Durante mis estancias en la ciudad pasé muchas veces junto a su estatua, dentro del entorno histórico del Palacio de Diocleciano. Allí permanece sosteniendo un libro mientras escribe, como si el transcurso de los siglos no hubiera conseguido interrumpir su tarea.
Esa imagen siempre me resultó cercana. Siempre hizo que me detuviera a verla y a pensar las letras de las piedras de Split.
Entre las antiguas calles del palacio, rodeado por las personas que atraviesan diariamente ese espacio, Marulić continúa inclinado sobre sus palabras. No aparece como una figura lejana, sino realizando ese gesto sencillo y profundo que compartimos quienes escribimos: observar la vida, escuchar lo que nos sucede y tratar de transformarlo en palabras.
Marko Marulić nació y murió en Split. Pertenecía a una familia noble conocida en croata como Pečenić o Pecenić y utilizó diferentes formas latinas de su nombre, como Marcus Marulus Spalatensis. Sin embargo, fue con el apellido Marulić, utilizado en su obra Judita, como ingresó para siempre en la historia de la literatura.
Escrita en 1501 y publicada en Venecia en 1521, Judita fue la primera gran obra literaria de autor impresa en lengua croata. Al escribirla en versos croatas, Marulić eligió acercar la literatura a la lengua de su pueblo y abrió un camino para quienes vendrían después.

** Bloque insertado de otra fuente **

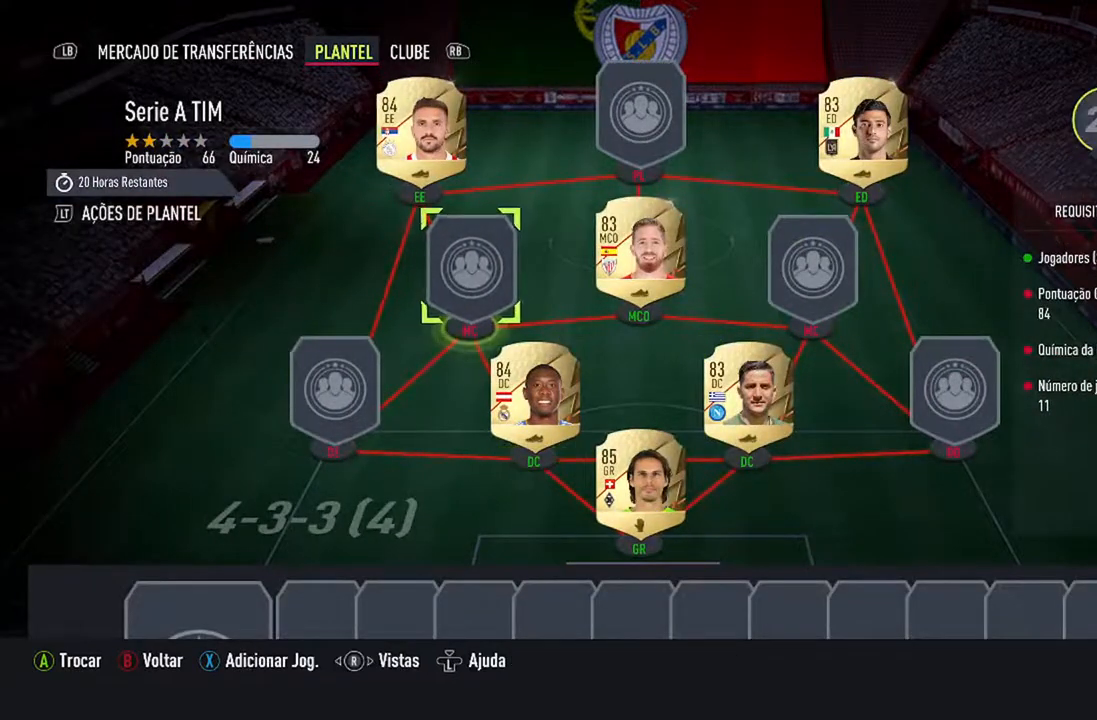
{"buttons": ["DPAD_RIGHT"], "left_stick": "center", "right_stick": "center", "events": [[67, "DPAD_UP", "up"], [433, "DPAD_RIGHT", "down"]]}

Aunque gran parte de su producción estuvo atravesada por una profunda espiritualidad y una intención moral, sus intereses fueron muy amplios, atravesando la literatura, la historia, la política, el derecho, la arqueología y la pintura que formaron parte de su universo humanista.

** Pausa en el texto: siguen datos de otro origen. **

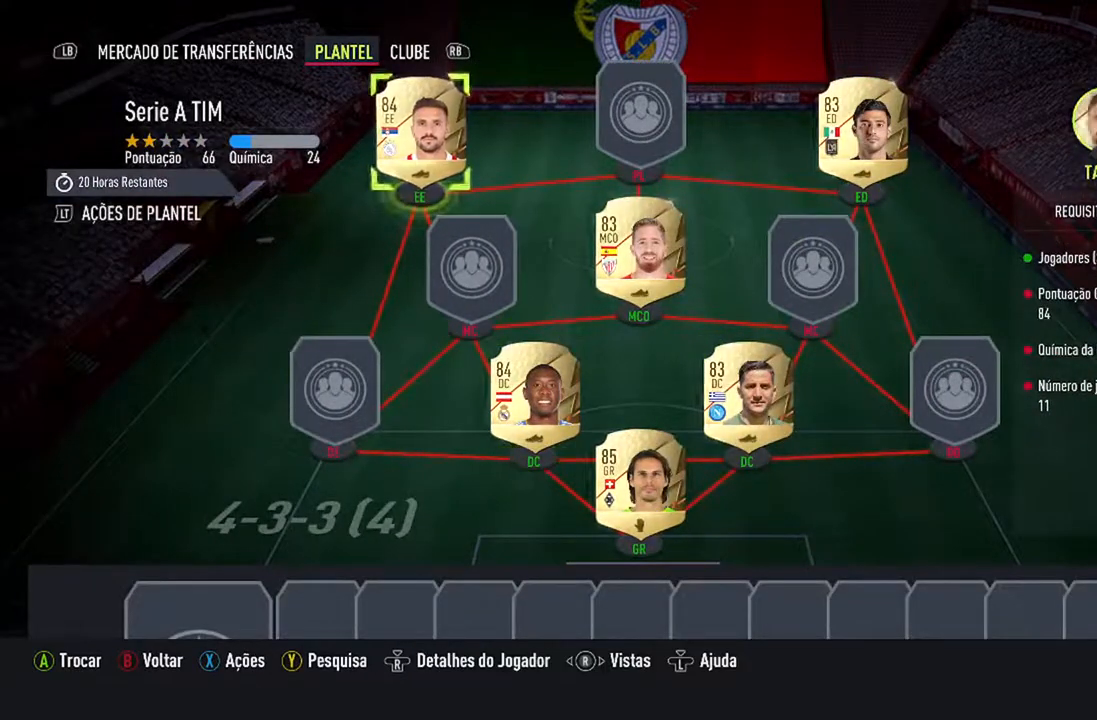
{"buttons": [], "left_stick": "center", "right_stick": "center", "events": [[67, "DPAD_RIGHT", "up"]]}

Entre los versos de Judita dejó esta reflexión:
Da, kakono rika barzo mimohodi,
tako svaka dika s vrimenom odhodi.
En croata actual:
Kao što rijeka brzo prolazi, tako svaka slava s vremenom odlazi.
En español:
Así como el río pasa veloz, toda gloria se marcha con el tiempo.
Sus palabras nos recuerdan que el reconocimiento, el poder y la vanidad son pasajeros. Sin embargo, al contemplar su estatua pienso en una bella paradoja… pienso que la gloria puede desvanecerse, pero algunas palabras permanecen porque siguen encontrando lectores dispuestos a recibirlas.
Mi propio paso por Split también está unido a la escritura. Allí estudié el idioma de mis antepasados, escribí, escuché historias y comprendí que aprender croata no era solamente acercarme a una lengua. Era recuperar una conversación que la emigración había dejado suspendida durante generaciones.
Quizá por eso me conmueve la imagen de Marulić con un libro entre las manos. Al mirarlo, siento que la escritura puede establecer puentes entre épocas, lenguas, territorios y personas que nunca llegarán a conocerse.
Él escribió desde Split para los lectores de su tiempo, sin saber que más de cinco siglos después otra escritora, llegada desde Ushuaia y vinculada a Croacia por sus raíces, pasaría junto a su figura y encontraría en aquel libro abierto una manera de reconocerse.
Hoy, al recordar su nacimiento, no pienso solamente en el padre de la literatura croata. Pienso también en el hombre que se sentó a escribir, palabra por palabra, sin conocer todavía el destino que tendría su obra.
Cada vez que vuelvo a encontrarlo, con el libro entre sus manos y la escritura aparentemente inconclusa, siento que nos recuerda algo esencial. Que las ciudades conservan su historia en las piedras, pero también en las palabras.
Porque mientras exista alguien dispuesto a abrir un libro, ninguna escritura habrá terminado del todo...
¿Hay algún escritor cuya obra te haya acercado a tus raíces o a una parte de tu propia historia?